Tuesday, November 10, 2009

Geely could be good fit for Volvo

The Geely GT at 2009 China Auto Show. For a gallery of images, click the link.Photograph by: Graeme Fletcher, National Post, CNS

It is starting to appear as if the Ford revolution is not illusory. The company that once thought the car was unimportant — the mantra under then-CEO Jacques Nasser — and that once bet its entire fortune — wrongly, as it turns out — on trucks and SUVs continues to shine brighter than even the most optimistic of shareholders could have imagined. Meanwhile, its domestic compatriots — General Motors and Chrysler — not to mention its once invincible Japanese competition — Toyota — stall under the weight of a U.S. economy seemingly without bottom and their own hubris (GM and Toyota both vying mightily for the title of the planet’s most prolific car company).

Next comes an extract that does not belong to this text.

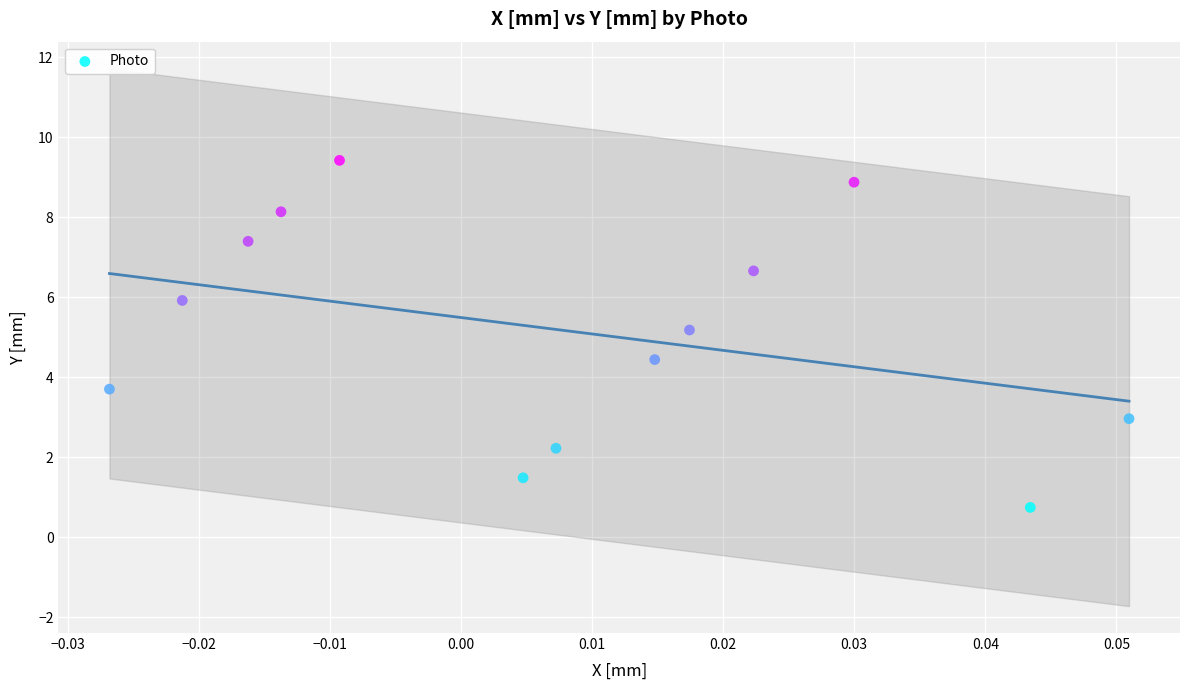

What Y value in the scatter plot is closest to 5?

5.2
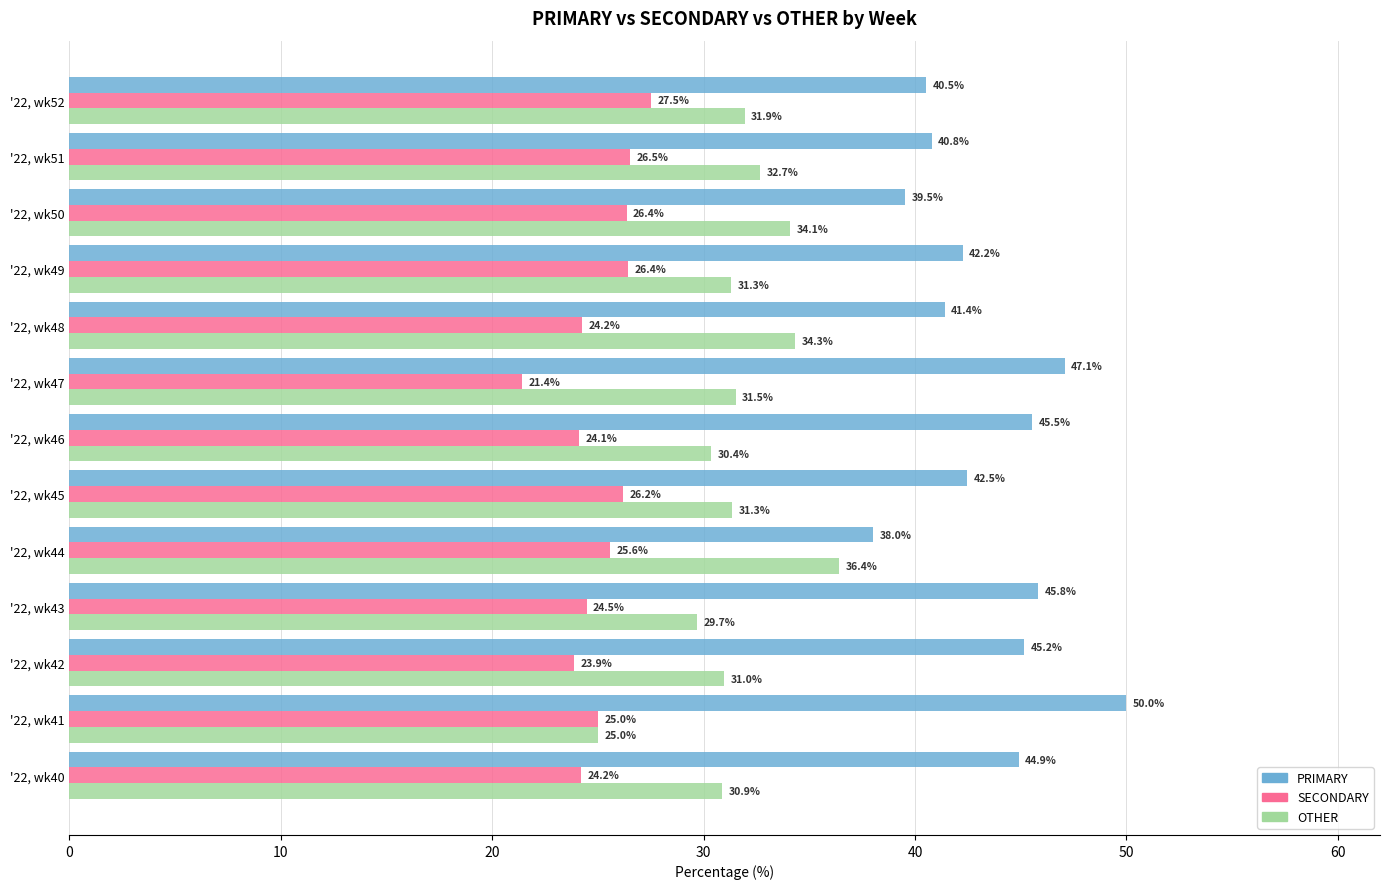

What value does the OTHER series have at '22, wk51?

32.7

Ford’s latest move, choosing Chinese automaker Geely as its preferred buyer for Volvo, may prove to be inspired. Volvo has languished as of late, strangled by Ford’s inward focus as the U.S. company retrenched inwardly on its core brand and sold off its extraneous bits. New product has been scarce, investment minimal and management in turmoil as former Ford employees look to rejoin the mother ship before the final sale cuts off their last line of retreat. It hasn’t been a pretty 18 months since Ford divested itself of Land Rover and Jaguar, leaving Volvo the last orphan standing before Ford’s Home For Wayward Auto Companies shuts down.

Miraculously, Land Rover and Jaguar have prospered, both as a result of some of the new design directions initiated under Ford and the hands-off management style of new parent Tata. With the usual caveats — will the Chinese and Swedish management styles complement or antagonize one another? Will the world buy Volvos manufactured in China? — the Geely/Volvo fit looks to be similarly synergetic. There’s virtually no overlap in product, for instance, always a concern in any merger/takeover and the reason why the Daimler/Chrysler and so many of GM’s acquisitions/startups never worked out.

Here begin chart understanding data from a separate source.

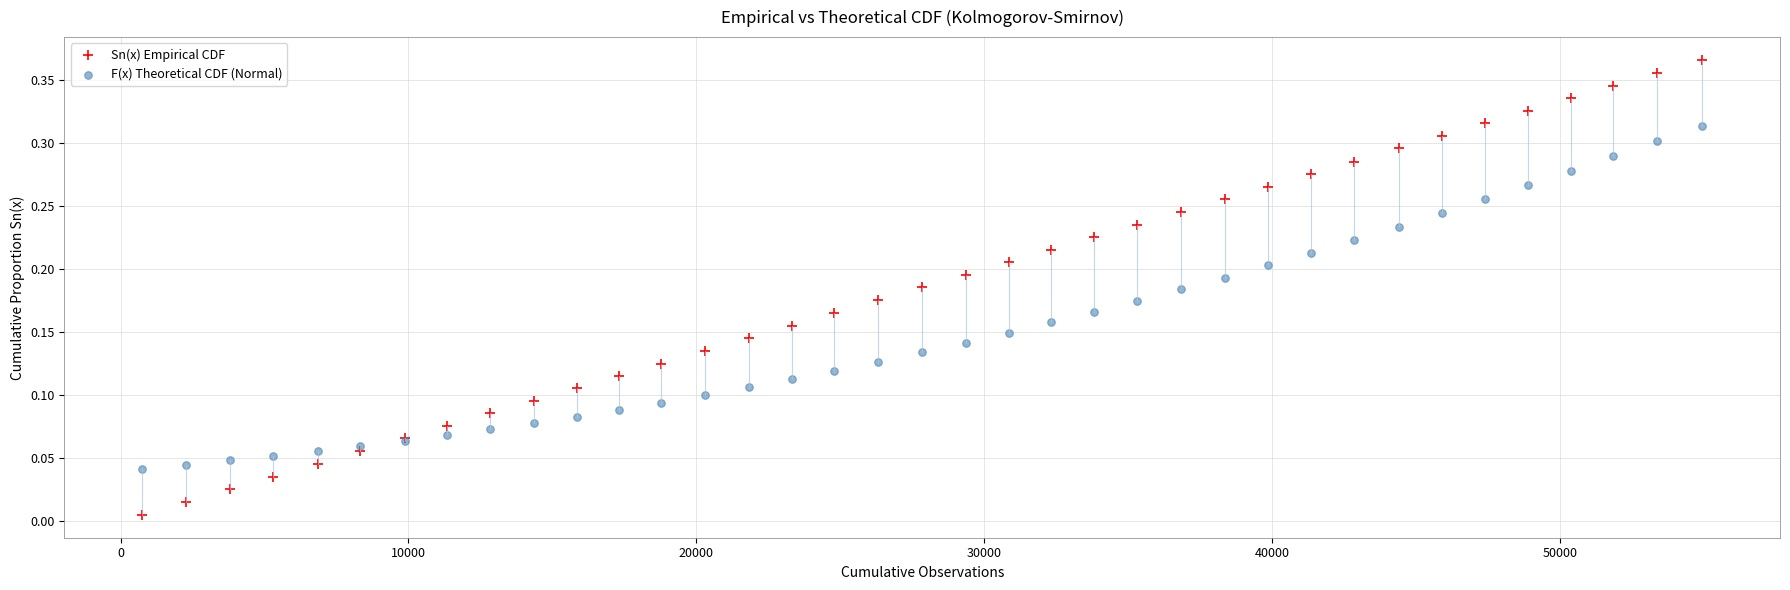

Which series reaches the minimum Y coordinate?

Sn(x) Empirical CDF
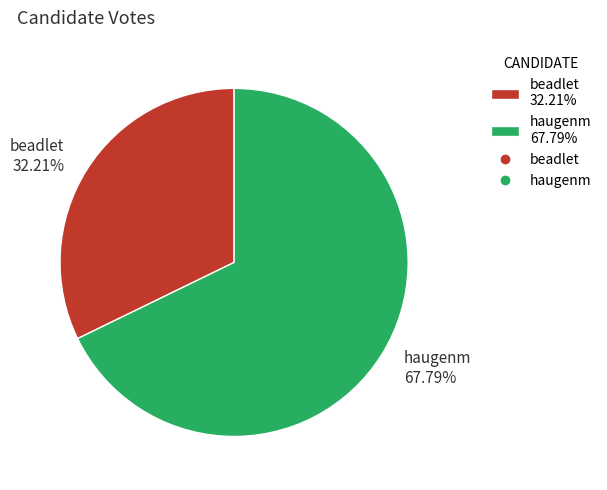

Count the number of slices in the pie.

2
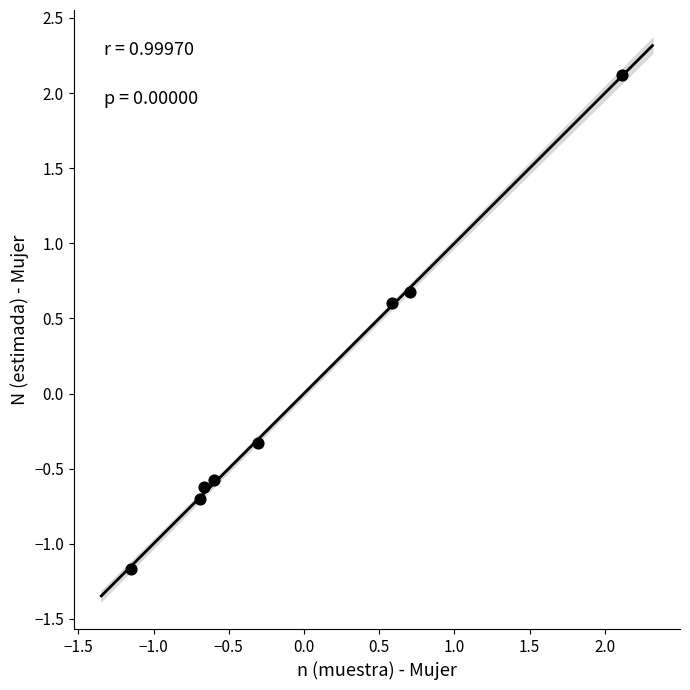

What Y value in the scatter plot is closest to 0?

-0.3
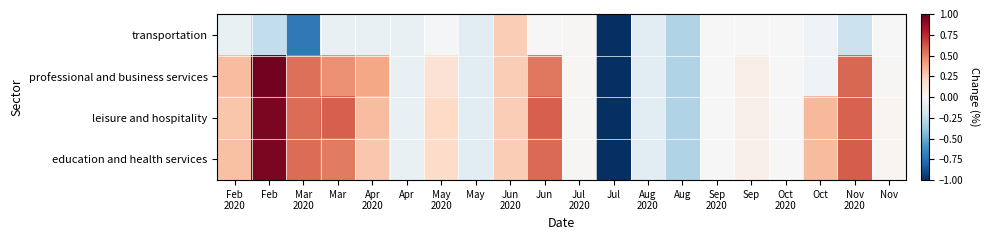

Which label corresponds to the largest value in the chart?

Feb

Geely, of course, will allow Volvo greater access to the most important auto market in the world — China. Volvo, on the other hand, offers Geely what no other manufacturer on the planet can — a reputation for safety that will go a long way in allaying one of the primary fears North Americans have about purchasing a Chinese-made vehicle. Volvo’s stellar reputation for placing occupant safety above all other attributes may be losing its impact in the luxury segment, but if the normal level of inter-department technology transfer does occur, that same obsession with air bags and crash statistics is likely to be a huge hit if and when Geely brings its low-priced econo-sedans to North American shores.

At least Ford’s transactions make some sense. Contrast Ford’s Land Rover/Jaguar/Aston Martin transitions with GM’s unseemly dumping of Saab on a parvenu with no experience in the mass production of automobiles and the aborted sale of Opel to the Magna/Sberbank partnership that, had it gone through, would have been rife with internecine infighting not seen since the Hatfields and McCoys. As well, Ford just announced a third-quarter profit, an astonishing concept many of us thought we would never again see from a domestic automaker.

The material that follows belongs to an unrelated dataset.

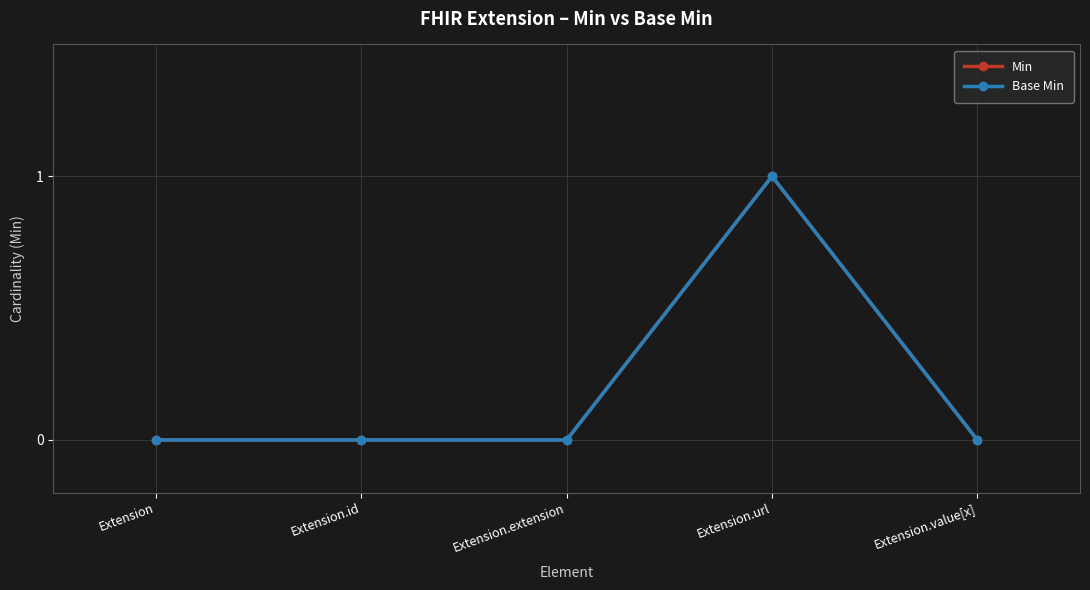

Does the chart have visible grid lines?

Yes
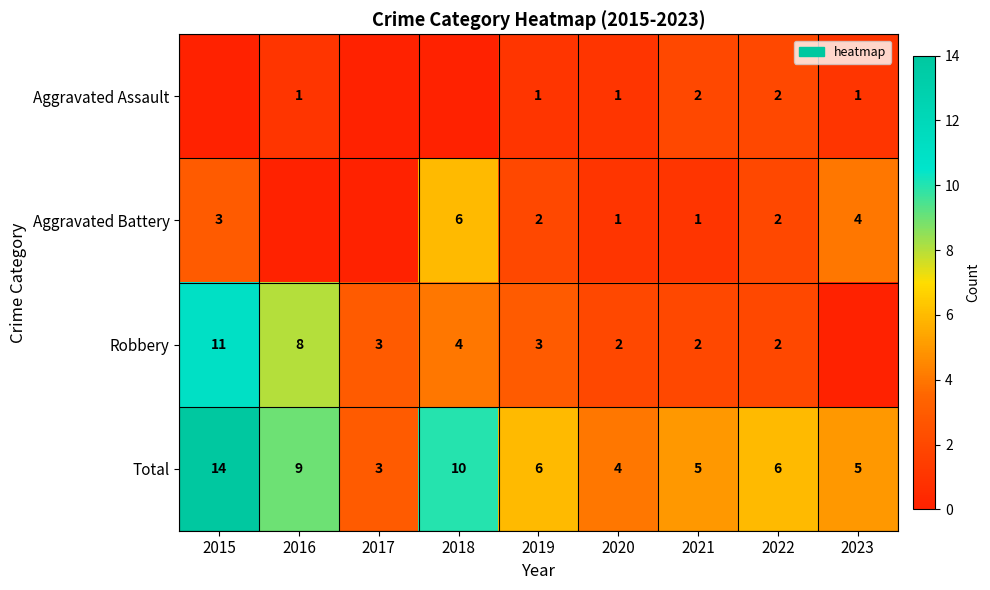

What is the difference between the Total values at 2015 and 2020?

10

But that’s not to say the Geely/Ford deal is without its issues. Talks, rumoured to have started as early as the summer of 2008, almost collapsed in October on the subject of intellectual property rights, always a major concern for companies forming unions with Chinese concerns. It’s an understandable predicament because, just like the GM/Opel interbreeding, Ford and Volvo technology has become intimately intertwined in the 10 years they have been married (Ford’s Focus and the Volvo S40 shared a platform as did Ford’s Five Hundred and the Volvo S60/S80, for instance).

There’s also the significant fact that Geely is not one of the larger automakers operating in China, planning to build about 250,000 cars this year, about half of the 458,323 units Volvo sold in 2007. Indeed, industry analysts have questioned Geely’s ability to afford and integrate Volvo into its operations, although the former may be mitigated by Goldman Sachs’ recent investment of US$334-million. Of course, acquiring Volvo will cost a whole supertanker of cash more than that — estimates of the transaction price range from US$1.5-billion to US$2-billion, down from Ford’s original acquisition cost of US$6.4-billion — but marketwatch.com reports that Geely has already secured the backing of a state-owned investment company.

Nor is the might of Chinese financial backing a guarantee of success. Chinese automakers have been trying to feast on the carcasses left behind by the Great Recession of 2009. While little-known Sichuan Tengzhong Heavy Industrial Machinery may yet be the salvation of Hummer and Beijing Automotive Industry Holdings’ stake in Sweden’s Koenigsegg Group (the new owners of Saab) may yet prove fruitful, Shanghai Automotive Industry Corporation, the largest automaker in China, lost much of the almost US$600-million it had invested in Ssangyong when the Korean automaker declared bankruptcy.